Впрочем, не одному плаванию принадлежало Володькино сердце. Мы оба засматривались на голубоглазую Таню, программистку из девятой лаборатории нашего института. Откровенно говоря, мне вовсе не хотелось, чтобы Володькино увлечение на этот раз оказалось серьезным. Меня же как потенциального соперника Володька во внимание не принимал — все преимущества, естественно, были на его стороне. Я до сих пор не знаю, почему Таня избрала меня, а не Сорокина. Почему Володькино непобедимое счастье изменило ему тогда?

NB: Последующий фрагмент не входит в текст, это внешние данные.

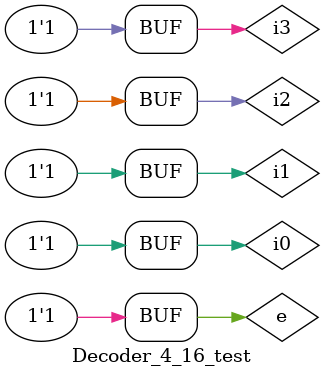
<source format=v>
`timescale 1ns / 1ps


module Decoder_4_16_test;

	// Inputs
	reg i0;
	reg i1;
	reg i2;
	reg i3;
	reg e;

	// Outputs
	wire d0;
	wire d1;
	wire d2;
	wire d3;
	wire d4;
	wire d5;
	wire d6;
	wire d7;
	wire d8;
	wire d9;
	wire d10;
	wire d11;
	wire d12;
	wire d13;
	wire d14;
	wire d15;
	wire out;
	// Instantiate the Unit Under Test (UUT)
	Decoder_4_16 uut (
		.out(out),
		.d0(d0), 
		.d1(d1), 
		.d2(d2), 
		.d3(d3), 
		.d4(d4), 
		.d5(d5), 
		.d6(d6), 
		.d7(d7), 
		.d8(d8), 
		.d9(d9), 
		.d10(d10), 
		.d11(d11), 
		.d12(d12), 
		.d13(d13), 
		.d14(d14), 
		.d15(d15), 
		.i0(i0), 
		.i1(i1), 
		.i2(i2), 
		.i3(i3), 
		.e(e)
	);

	initial begin
		// Initialize Inputs
		i0 = 0;
		i1 = 0;
		i2 = 0;
		i3 = 0;
		e = 0;

		// Initialize Inputs
		{i0, i1, i2, i3} =  4'b0000;
		e = 1'b1;
		#100;
		
		{i0, i1, i2, i3} =  4'b0001;
		e = 1'b1;
		#100;
		
		{i0, i1, i2, i3} =  4'b0010;
		e = 1'b1;
		#100;
		
		{i0, i1, i2, i3} =  4'b0011;
		e = 1'b1;
		#100;
		
		{i0, i1, i2, i3} =  4'b0100;
		e = 1'b1;
		#100;
		
		{i0, i1, i2, i3} =  4'b0101;
		e = 1'b1;
		#100;
		
		{i0, i1, i2, i3} =  4'b0110;
		e = 1'b1;
		#100;
		
		{i0, i1, i2, i3} =  4'b0111;
		e = 1'b1;
		#100;
		
		{i0, i1, i2, i3} =  4'b1000;
		e = 1'b1;
		#100;
		
		{i0, i1, i2, i3} =  4'b1001;
		e = 1'b1;
		#100;
		
		{i0, i1, i2, i3} =  4'b1010;
		e = 1'b1;
		#100;
		
		{i0, i1, i2, i3} =  4'b1011;
		e = 1'b1;
		#100;
		
		{i0, i1, i2, i3} =  4'b1100;
		e = 1'b1;
		#100;
		
		{i0, i1, i2, i3} =  4'b1101;
		e = 1'b1;
		#100;
		
		{i0, i1, i2, i3} =  4'b1110;
		e = 1'b1;
		#100;
		
		{i0, i1, i2, i3} =  4'b1111;
		e = 1'b1;
		#100;
        

	end
      
endmodule


</source>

… Открытое Сорокиным окно впитывало майский день. Каштаны давно расцвели, тысячи белых свечек отражали солнечные лучи. Ветерок раскачивал ветви и осторожно опускал белые лепестки на асфальт, украшая прически деловито спешащих или прогуливающихся людей. На тротуаре детвора затеяла игру в классы. Расчерченный на квадраты асфальт подобрел и размяк под теплыми лучами, а может, оттого, что на нем неровными печатными буквами дети написали «небо», и рядом, под кружочком — «солнце». Каштановые лепестки все плыли вниз, словно снег… … Снег был ослепительный, молодой, звонкий. Январь не пожалел снега хватило и городу, и лесу. Две бесконечные волнистые полосы легли среди сосен. Первыми лыжню проложили двое, оставили голубые полосы в белом безмолвии и исчезли,

— Таня!.. аня…

— Догоняй!.. ай… ай…» Сейчас я догоню тебя и понесу на руках. Хочешь, подарю тебе эту белую землю, и небо, и солнце? Быстрее, лыжи, сильные руки не устанут нести свое счастье!

— Люблю!.. лю… лю…

Почему не знал я раньше, где ты, моя единственная?

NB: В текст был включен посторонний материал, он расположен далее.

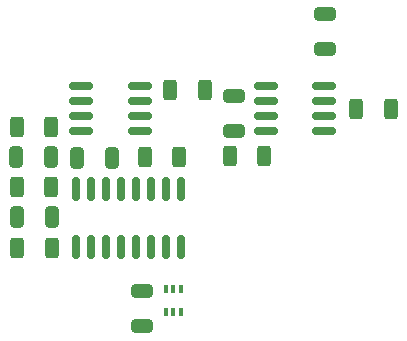
<source format=gbr>
%TF.GenerationSoftware,KiCad,Pcbnew,6.0.7-f9a2dced07~116~ubuntu20.04.1*%
%TF.CreationDate,2022-08-17T00:13:38+02:00*%
%TF.ProjectId,NVM-Amp,4e564d2d-416d-4702-9e6b-696361645f70,rev?*%
%TF.SameCoordinates,Original*%
%TF.FileFunction,Paste,Top*%
%TF.FilePolarity,Positive*%
%FSLAX46Y46*%
G04 Gerber Fmt 4.6, Leading zero omitted, Abs format (unit mm)*
G04 Created by KiCad (PCBNEW 6.0.7-f9a2dced07~116~ubuntu20.04.1) date 2022-08-17 00:13:38*
%MOMM*%
%LPD*%
G01*
G04 APERTURE LIST*
G04 Aperture macros list*
%AMRoundRect*
0 Rectangle with rounded corners*
0 $1 Rounding radius*
0 $2 $3 $4 $5 $6 $7 $8 $9 X,Y pos of 4 corners*
0 Add a 4 corners polygon primitive as box body*
4,1,4,$2,$3,$4,$5,$6,$7,$8,$9,$2,$3,0*
0 Add four circle primitives for the rounded corners*
1,1,$1+$1,$2,$3*
1,1,$1+$1,$4,$5*
1,1,$1+$1,$6,$7*
1,1,$1+$1,$8,$9*
0 Add four rect primitives between the rounded corners*
20,1,$1+$1,$2,$3,$4,$5,0*
20,1,$1+$1,$4,$5,$6,$7,0*
20,1,$1+$1,$6,$7,$8,$9,0*
20,1,$1+$1,$8,$9,$2,$3,0*%
G04 Aperture macros list end*
%ADD10RoundRect,0.250000X-0.650000X0.325000X-0.650000X-0.325000X0.650000X-0.325000X0.650000X0.325000X0*%
%ADD11RoundRect,0.250000X-0.312500X-0.625000X0.312500X-0.625000X0.312500X0.625000X-0.312500X0.625000X0*%
%ADD12RoundRect,0.250000X0.312500X0.625000X-0.312500X0.625000X-0.312500X-0.625000X0.312500X-0.625000X0*%
%ADD13RoundRect,0.150000X-0.825000X-0.150000X0.825000X-0.150000X0.825000X0.150000X-0.825000X0.150000X0*%
%ADD14RoundRect,0.150000X-0.150000X0.825000X-0.150000X-0.825000X0.150000X-0.825000X0.150000X0.825000X0*%
%ADD15R,0.400000X0.650000*%
%ADD16RoundRect,0.250000X-0.325000X-0.650000X0.325000X-0.650000X0.325000X0.650000X-0.325000X0.650000X0*%
%ADD17RoundRect,0.250000X0.325000X0.650000X-0.325000X0.650000X-0.325000X-0.650000X0.325000X-0.650000X0*%
G04 APERTURE END LIST*
D10*
%TO.C,C8*%
X230000000Y-117600000D03*
X230000000Y-120550000D03*
%TD*%
D11*
%TO.C,R22*%
X214725000Y-129725000D03*
X217650000Y-129725000D03*
%TD*%
D12*
%TO.C,R4*%
X206812500Y-132250000D03*
X203887500Y-132250000D03*
%TD*%
D13*
%TO.C,U4*%
X224975000Y-123695000D03*
X224975000Y-124965000D03*
X224975000Y-126235000D03*
X224975000Y-127505000D03*
X229925000Y-127505000D03*
X229925000Y-126235000D03*
X229925000Y-124965000D03*
X229925000Y-123695000D03*
%TD*%
D14*
%TO.C,U2*%
X217795000Y-137325000D03*
X216525000Y-137325000D03*
X215255000Y-137325000D03*
X213985000Y-137325000D03*
X212715000Y-137325000D03*
X211445000Y-137325000D03*
X210175000Y-137325000D03*
X208905000Y-137325000D03*
X208905000Y-132375000D03*
X210175000Y-132375000D03*
X211445000Y-132375000D03*
X212715000Y-132375000D03*
X213985000Y-132375000D03*
X215255000Y-132375000D03*
X216525000Y-132375000D03*
X217795000Y-132375000D03*
%TD*%
D11*
%TO.C,R20*%
X221937500Y-129625000D03*
X224862500Y-129625000D03*
%TD*%
D15*
%TO.C,U1*%
X216500000Y-142800000D03*
X217150000Y-142800000D03*
X217800000Y-142800000D03*
X217800000Y-140900000D03*
X217150000Y-140900000D03*
X216500000Y-140900000D03*
%TD*%
D16*
%TO.C,C2*%
X203900000Y-134800000D03*
X206850000Y-134800000D03*
%TD*%
D11*
%TO.C,R11*%
X216887500Y-124025000D03*
X219812500Y-124025000D03*
%TD*%
D13*
%TO.C,Q2*%
X209375000Y-123695000D03*
X209375000Y-124965000D03*
X209375000Y-126235000D03*
X209375000Y-127505000D03*
X214325000Y-127505000D03*
X214325000Y-126235000D03*
X214325000Y-124965000D03*
X214325000Y-123695000D03*
%TD*%
D11*
%TO.C,R2*%
X206850000Y-137375000D03*
X203925000Y-137375000D03*
%TD*%
D10*
%TO.C,C1*%
X214500000Y-141050000D03*
X214500000Y-144000000D03*
%TD*%
%TO.C,C10*%
X222250000Y-124525000D03*
X222250000Y-127475000D03*
%TD*%
D17*
%TO.C,C5*%
X211925000Y-129750000D03*
X208975000Y-129750000D03*
%TD*%
D11*
%TO.C,R10*%
X203887500Y-127175000D03*
X206812500Y-127175000D03*
%TD*%
D16*
%TO.C,C6*%
X203875000Y-129725000D03*
X206825000Y-129725000D03*
%TD*%
D11*
%TO.C,R28*%
X235562500Y-125600000D03*
X232637500Y-125600000D03*
%TD*%
M02*

</source>
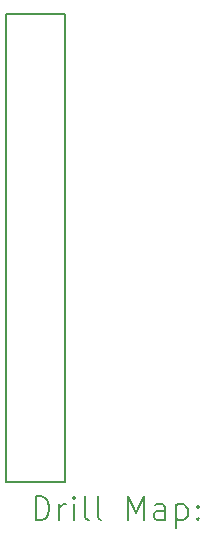
<source format=gbr>
%TF.GenerationSoftware,KiCad,Pcbnew,8.0.6*%
%TF.CreationDate,2024-11-05T14:25:48+11:00*%
%TF.ProjectId,Blank_1U1HP,426c616e-6b5f-4315-9531-48502e6b6963,rev?*%
%TF.SameCoordinates,Original*%
%TF.FileFunction,Drillmap*%
%TF.FilePolarity,Positive*%
%FSLAX45Y45*%
G04 Gerber Fmt 4.5, Leading zero omitted, Abs format (unit mm)*
G04 Created by KiCad (PCBNEW 8.0.6) date 2024-11-05 14:25:48*
%MOMM*%
%LPD*%
G01*
G04 APERTURE LIST*
%ADD10C,0.150000*%
%ADD11C,0.200000*%
G04 APERTURE END LIST*
D10*
X0Y-242500D02*
X500000Y-242500D01*
X500000Y-4207500D01*
X0Y-4207500D01*
X0Y-242500D01*
D11*
X253277Y-4526484D02*
X253277Y-4326484D01*
X253277Y-4326484D02*
X300896Y-4326484D01*
X300896Y-4326484D02*
X329467Y-4336008D01*
X329467Y-4336008D02*
X348515Y-4355055D01*
X348515Y-4355055D02*
X358039Y-4374103D01*
X358039Y-4374103D02*
X367562Y-4412198D01*
X367562Y-4412198D02*
X367562Y-4440770D01*
X367562Y-4440770D02*
X358039Y-4478865D01*
X358039Y-4478865D02*
X348515Y-4497912D01*
X348515Y-4497912D02*
X329467Y-4516960D01*
X329467Y-4516960D02*
X300896Y-4526484D01*
X300896Y-4526484D02*
X253277Y-4526484D01*
X453277Y-4526484D02*
X453277Y-4393150D01*
X453277Y-4431246D02*
X462801Y-4412198D01*
X462801Y-4412198D02*
X472324Y-4402674D01*
X472324Y-4402674D02*
X491372Y-4393150D01*
X491372Y-4393150D02*
X510420Y-4393150D01*
X577086Y-4526484D02*
X577086Y-4393150D01*
X577086Y-4326484D02*
X567563Y-4336008D01*
X567563Y-4336008D02*
X577086Y-4345531D01*
X577086Y-4345531D02*
X586610Y-4336008D01*
X586610Y-4336008D02*
X577086Y-4326484D01*
X577086Y-4326484D02*
X577086Y-4345531D01*
X700896Y-4526484D02*
X681848Y-4516960D01*
X681848Y-4516960D02*
X672324Y-4497912D01*
X672324Y-4497912D02*
X672324Y-4326484D01*
X805658Y-4526484D02*
X786610Y-4516960D01*
X786610Y-4516960D02*
X777086Y-4497912D01*
X777086Y-4497912D02*
X777086Y-4326484D01*
X1034229Y-4526484D02*
X1034229Y-4326484D01*
X1034229Y-4326484D02*
X1100896Y-4469341D01*
X1100896Y-4469341D02*
X1167563Y-4326484D01*
X1167563Y-4326484D02*
X1167563Y-4526484D01*
X1348515Y-4526484D02*
X1348515Y-4421722D01*
X1348515Y-4421722D02*
X1338991Y-4402674D01*
X1338991Y-4402674D02*
X1319944Y-4393150D01*
X1319944Y-4393150D02*
X1281848Y-4393150D01*
X1281848Y-4393150D02*
X1262801Y-4402674D01*
X1348515Y-4516960D02*
X1329467Y-4526484D01*
X1329467Y-4526484D02*
X1281848Y-4526484D01*
X1281848Y-4526484D02*
X1262801Y-4516960D01*
X1262801Y-4516960D02*
X1253277Y-4497912D01*
X1253277Y-4497912D02*
X1253277Y-4478865D01*
X1253277Y-4478865D02*
X1262801Y-4459817D01*
X1262801Y-4459817D02*
X1281848Y-4450293D01*
X1281848Y-4450293D02*
X1329467Y-4450293D01*
X1329467Y-4450293D02*
X1348515Y-4440770D01*
X1443753Y-4393150D02*
X1443753Y-4593150D01*
X1443753Y-4402674D02*
X1462801Y-4393150D01*
X1462801Y-4393150D02*
X1500896Y-4393150D01*
X1500896Y-4393150D02*
X1519943Y-4402674D01*
X1519943Y-4402674D02*
X1529467Y-4412198D01*
X1529467Y-4412198D02*
X1538991Y-4431246D01*
X1538991Y-4431246D02*
X1538991Y-4488389D01*
X1538991Y-4488389D02*
X1529467Y-4507436D01*
X1529467Y-4507436D02*
X1519943Y-4516960D01*
X1519943Y-4516960D02*
X1500896Y-4526484D01*
X1500896Y-4526484D02*
X1462801Y-4526484D01*
X1462801Y-4526484D02*
X1443753Y-4516960D01*
X1624705Y-4507436D02*
X1634229Y-4516960D01*
X1634229Y-4516960D02*
X1624705Y-4526484D01*
X1624705Y-4526484D02*
X1615182Y-4516960D01*
X1615182Y-4516960D02*
X1624705Y-4507436D01*
X1624705Y-4507436D02*
X1624705Y-4526484D01*
X1624705Y-4402674D02*
X1634229Y-4412198D01*
X1634229Y-4412198D02*
X1624705Y-4421722D01*
X1624705Y-4421722D02*
X1615182Y-4412198D01*
X1615182Y-4412198D02*
X1624705Y-4402674D01*
X1624705Y-4402674D02*
X1624705Y-4421722D01*
M02*

</source>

— Борис, Боря, Борька… Люблю!..

Сосны дарят нам драгоценные самоцветы. Стряхни их с ветки — они падают к твоим ногам белыми лепестками снежинок. Возьми их полные ладони — там солнечная голубень, безоблачное небо. Ослепительный день! Январь или, может, май?…» Май. Каштаны давно расцвели.

Наша работа приближалась к стадии генерального эксперимента. Куликов вконец изнервничался, похудел, работал днем и ночью, совсем загонял сотрудников. Всегда сдержанный, корректный, он за последние месяцы стал раздражительным и нечутким, не выносил самой незначительной критики. Володьку выругал за небрежно проведенный опыт, выругал жестоко и несправедливо, обвинив его в прошлых и даже будущих просчетах. Вместо извинения Куликов навалил на Сорокина уйму работы, досталось и мне. Как на грех, несколько контрольных опытов вышли очень неудачно. Быть может, именно это и натолкнуло меня на некоторые соображения, принципиально расходящиеся с безупречно продуманной Куликовым системой. Мне не хватало еще знаний и опыта, чтобы более или менее убедительно обосновать свои допущения, но подсознательно я был уверен в правильности самой идеи.